A rare poster advertising the Norwich date from a 1976 tour that went down in punk rock history will go to auction at the end of the month.
The Sex Pistols Anarchy in the UK tour is famous for being the tour that many venues banned.
An original poster advertising the first show on the tour in Norwich on December 3 is up for auction with a guide price of up to £3,500.
The band were set to play at the University of East Anglia's (UEA) students' union bar along with other punk bands The Clash, Johnny Thunder and The Heartbreakers and The Damned.
It was the Sex Pistols' first real tour but days earlier the band had shocked the nation by repeatedly swearing in a television interview on Today with Bill Grundy.
READ MORE: Do you remember when The Sex Pistols played in East Anglia?

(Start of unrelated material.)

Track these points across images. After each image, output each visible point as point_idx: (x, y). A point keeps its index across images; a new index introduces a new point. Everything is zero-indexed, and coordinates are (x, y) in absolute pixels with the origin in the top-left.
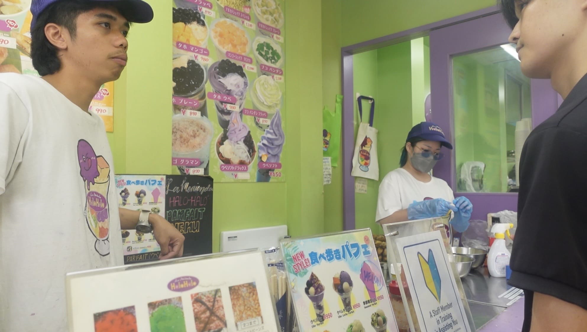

Following an outbreak of moral panic and fearing the band's "reported attitude to violence," the UEA's vice-chancellor Frank Thistlethwaite cancelled the gig "on the grounds of protecting the safety and security of persons and property".
The decision made headlines and led to many other venues following suit, ending with only three of the scheduled gigs going ahead.
Omega Auctions, a music memorabilia and vinyl records auction house based in Merseyside, acquired the 50x74cm poster from a former UEA student who was on the entertainment committee at the time of the tour.
Auction manager Dan Muscatelli-Hampson is confident the lot will meet its guide price and reckons it could even go higher.
"When you have a cancelled tour you don't have too many surviving posters - because it never went ahead people weren't able to get them on the night," he said.
"Any tour poster from the Sex Pistols Anarchy in the UK tour is valuable and commands a pretty serious price.
"I would expect there to be significant interest."
Viewing for lot 581 is available by appointment on April 22 and the auction will take place on April 23.